Harris was hired to gallop horses at the Sunrise Stable South, a training center in the Ocala area.
After a few years Harris decided she was ready to become a jockey and in 2005, she saw a classified ad for a small track in Saskatchewan that needed jockeys.
She answered the ad and headed for Marquis Downs in Saskatoon to become a jockey. Once there, she discovered that none of the paperwork that would allow a foreigner to work in Canada had been completed. It would cost her nearly US$3,000 to get everything in order -- - money she did not have.
So she left, again aimless and without much hope.
She wanted to return to Virginia to stay with her father, but she did not have enough gas money to get there. She did have enough to reach the Chicago area, home to the tracks at Arlington Park and Hawthorne. With her gas tank empty and a few dollars in her pocket, she arrived ready to take one last shot at becoming a jockey.
Harris again concentrated on galloping horses in the mornings.
In August, she rode in her first race at Arlington Park. Still, the mounts were hard to come by. She would go weeks without an assignment, and she became discouraged.

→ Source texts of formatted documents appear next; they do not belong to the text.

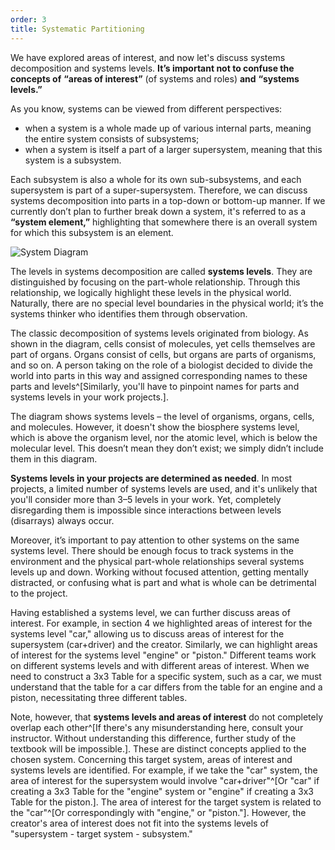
```yaml
---
order: 3
title: Systematic Partitioning
---
```


We have explored areas of interest, and now let's discuss systems decomposition and systems levels. **It’s important not to confuse the concepts of** **“****areas of interest****”** (of systems and roles) **and** **“****systems levels****.”**

As you know, systems can be viewed from different perspectives:

* when a system is a whole made up of various internal parts, meaning the entire system consists of subsystems;
* when a system is itself a part of a larger supersystem, meaning that this system is a subsystem.

Each subsystem is also a whole for its own sub-subsystems, and each supersystem is part of a super-supersystem. Therefore, we can discuss systems decomposition into parts in a top-down or bottom-up manner. If we currently don’t plan to further break down a system, it's referred to as a **“system element,”** highlighting that somewhere there is an overall system for which this subsystem is an element.

![System Diagram](/text/Introduction-to-SThinking/2024-11-23T2158/4900/14.png)

The levels in systems decomposition are called **systems levels**. They are distinguished by focusing on the part-whole relationship. Through this relationship, we logically highlight these levels in the physical world. Naturally, there are no special level boundaries in the physical world; it’s the systems thinker who identifies them through observation.

The classic decomposition of systems levels originated from biology. As shown in the diagram, cells consist of molecules, yet cells themselves are part of organs. Organs consist of cells, but organs are parts of organisms, and so on. A person taking on the role of a biologist decided to divide the world into parts in this way and assigned corresponding names to these parts and levels^[Similarly, you'll have to pinpoint names for parts and systems levels in your work projects.].

The diagram shows systems levels – the level of organisms, organs, cells, and molecules. However, it doesn't show the biosphere systems level, which is above the organism level, nor the atomic level, which is below the molecular level. This doesn’t mean they don’t exist; we simply didn’t include them in this diagram.

**Systems levels in your projects are determined as needed**. In most projects, a limited number of systems levels are used, and it's unlikely that you'll consider more than 3–5 levels in your work. Yet, completely disregarding them is impossible since interactions between levels (disarrays) always occur.

Moreover, it’s important to pay attention to other systems on the same systems level. There should be enough focus to track systems in the environment and the physical part-whole relationships several systems levels up and down. Working without focused attention, getting mentally distracted, or confusing what is part and what is whole can be detrimental to the project.

Having established a systems level, we can further discuss areas of interest. For example, in section 4 we highlighted areas of interest for the systems level "car," allowing us to discuss areas of interest for the supersystem (car+driver) and the creator. Similarly, we can highlight areas of interest for the systems level "engine" or "piston." Different teams work on different systems levels and with different areas of interest. When we need to construct a 3x3 Table for a specific system, such as a car, we must understand that the table for a car differs from the table for an engine and a piston, necessitating three different tables.

Note, however, that **systems levels and areas of interest** do not completely overlap each other^[If there's any misunderstanding here, consult your instructor. Without understanding this difference, further study of the textbook will be impossible.]. These are distinct concepts applied to the chosen system. Concerning this target system, areas of interest and systems levels are identified. For example, if we take the "car" system, the area of interest for the supersystem would involve "car+driver"^[Or "car" if creating a 3x3 Table for the "engine" system or "engine" if creating a 3x3 Table for the piston.]. The area of interest for the target system is related to the "car"^[Or correspondingly with "engine," or "piston."]. However, the creator's area of interest does not fit into the systems levels of "supersystem - target system - subsystem."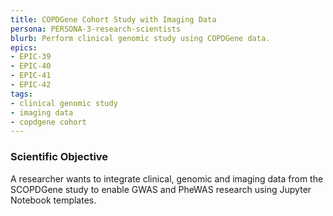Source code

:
 ```yaml
---
title: COPDGene Cohort Study with Imaging Data
persona: PERSONA-3-research-scientists
blurb: Perform clinical genomic study using COPDGene data.
epics:
- EPIC-39
- EPIC-40
- EPIC-41
- EPIC-42
tags:
- clinical genomic study
- imaging data
- copdgene cohort
---
```

### Scientific Objective

A researcher wants to integrate clinical, genomic and imaging data from the SCOPDGene study to enable GWAS and PheWAS research using Jupyter Notebook templates.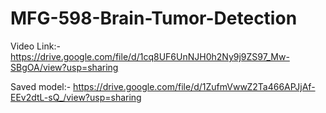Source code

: # MFG-598-Brain-Tumor-Detection

Video Link:- https://drive.google.com/file/d/1cq8UF6UnNJH0h2Ny9j9ZS97_Mw-SBgOA/view?usp=sharing

Saved model:- https://drive.google.com/file/d/1ZufmVwwZ2Ta466APJjAf-EEv2dtL-sQ_/view?usp=sharing
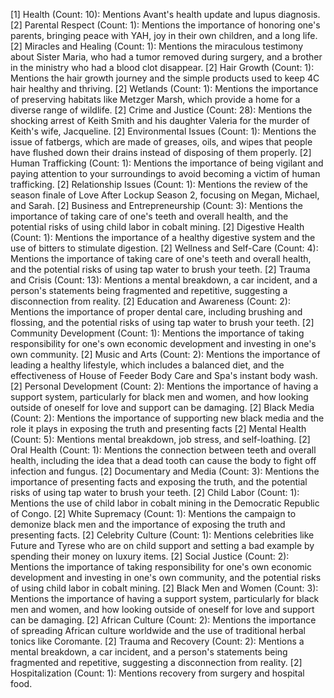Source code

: [1] Health (Count: 10): Mentions Avant's health update and lupus diagnosis.
	[2] Parental Respect (Count: 1): Mentions the importance of honoring one's parents, bringing peace with YAH, joy in their own children, and a long life.
	[2] Miracles and Healing (Count: 1): Mentions the miraculous testimony about Sister Maria, who had a tumor removed during surgery, and a brother in the ministry who had a blood clot disappear.
	[2] Hair Growth (Count: 1): Mentions the hair growth journey and the simple products used to keep 4C hair healthy and thriving.
	[2] Wetlands (Count: 1): Mentions the importance of preserving habitats like Metzger Marsh, which provide a home for a diverse range of wildlife.
	[2] Crime and Justice (Count: 28): Mentions the shocking arrest of Keith Smith and his daughter Valeria for the murder of Keith's wife, Jacqueline.
	[2] Environmental Issues (Count: 1): Mentions the issue of fatbergs, which are made of greases, oils, and wipes that people have flushed down their drains instead of disposing of them properly.
	[2] Human Trafficking (Count: 1): Mentions the importance of being vigilant and paying attention to your surroundings to avoid becoming a victim of human trafficking.
	[2] Relationship Issues (Count: 1): Mentions the review of the season finale of Love After Lockup Season 2, focusing on Megan, Michael, and Sarah.
	[2] Business and Entrepreneurship (Count: 3): Mentions the importance of taking care of one's teeth and overall health, and the potential risks of using child labor in cobalt mining.
	[2] Digestive Health (Count: 1): Mentions the importance of a healthy digestive system and the use of bitters to stimulate digestion.
	[2] Wellness and Self-Care (Count: 4): Mentions the importance of taking care of one's teeth and overall health, and the potential risks of using tap water to brush your teeth.
	[2] Trauma and Crisis (Count: 13): Mentions a mental breakdown, a car incident, and a person's statements being fragmented and repetitive, suggesting a disconnection from reality.
	[2] Education and Awareness (Count: 2): Mentions the importance of proper dental care, including brushing and flossing, and the potential risks of using tap water to brush your teeth.
	[2] Community Development (Count: 1): Mentions the importance of taking responsibility for one's own economic development and investing in one's own community.
	[2] Music and Arts (Count: 2): Mentions the importance of leading a healthy lifestyle, which includes a balanced diet, and the effectiveness of House of Feeder Body Care and Spa's instant body wash.
	[2] Personal Development (Count: 2): Mentions the importance of having a support system, particularly for black men and women, and how looking outside of oneself for love and support can be damaging.
	[2] Black Media (Count: 2): Mentions the importance of supporting new black media and the role it plays in exposing the truth and presenting facts
	[2] Mental Health (Count: 5): Mentions mental breakdown, job stress, and self-loathing.
	[2] Oral Health (Count: 1): Mentions the connection between teeth and overall health, including the idea that a dead tooth can cause the body to fight off infection and fungus.
	[2] Documentary and Media (Count: 3): Mentions the importance of presenting facts and exposing the truth, and the potential risks of using tap water to brush your teeth.
	[2] Child Labor (Count: 1): Mentions the use of child labor in cobalt mining in the Democratic Republic of Congo.
	[2] White Supremacy (Count: 1): Mentions the campaign to demonize black men and the importance of exposing the truth and presenting facts.
	[2] Celebrity Culture (Count: 1): Mentions celebrities like Future and Tyrese who are on child support and setting a bad example by spending their money on luxury items.
	[2] Social Justice (Count: 2): Mentions the importance of taking responsibility for one's own economic development and investing in one's own community, and the potential risks of using child labor in cobalt mining.
	[2] Black Men and Women (Count: 3): Mentions the importance of having a support system, particularly for black men and women, and how looking outside of oneself for love and support can be damaging.
	[2] African Culture (Count: 2): Mentions the importance of spreading African culture worldwide and the use of traditional herbal tonics like Coromante.
	[2] Trauma and Recovery (Count: 2): Mentions a mental breakdown, a car incident, and a person's statements being fragmented and repetitive, suggesting a disconnection from reality.
	[2] Hospitalization (Count: 1): Mentions recovery from surgery and hospital food.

In November, Harris finally received the kind of break that had so seldom come her way. For a race on Nov. 7 at Hawthorne, no one wanted to ride a horse named Wildwood Pegasus, who, some jockeys feared, was infirm. She seized the opportunity and persuaded the trainer Charlie Bettis to give her a chance.
Harris finished third that day, and Bettis rewarded her by keeping her on the horse. With Harris aboard, Wildwood Pegasus won his next start, on Dec. 1. The victory opened some eyes, and Harris' business has increased.
She is enjoying some success, and that means she has to be careful.
"My problem is an everyday struggle," she said. "I have to watch myself. There have been times when I'm not sure I could have handled success. There's a fine line between being happy and being manic. I can't start thinking that I'm going to win the Kentucky Derby. There are times when I need a reality check."
"I have had so many ups and downs," Harris said. "I've had so many relapses. Now I have steadiness and am in a good environment. People around the racetrack become your family, and they stick with you through thick and thin. I like it here, and I'm happy. The horses have changed my life."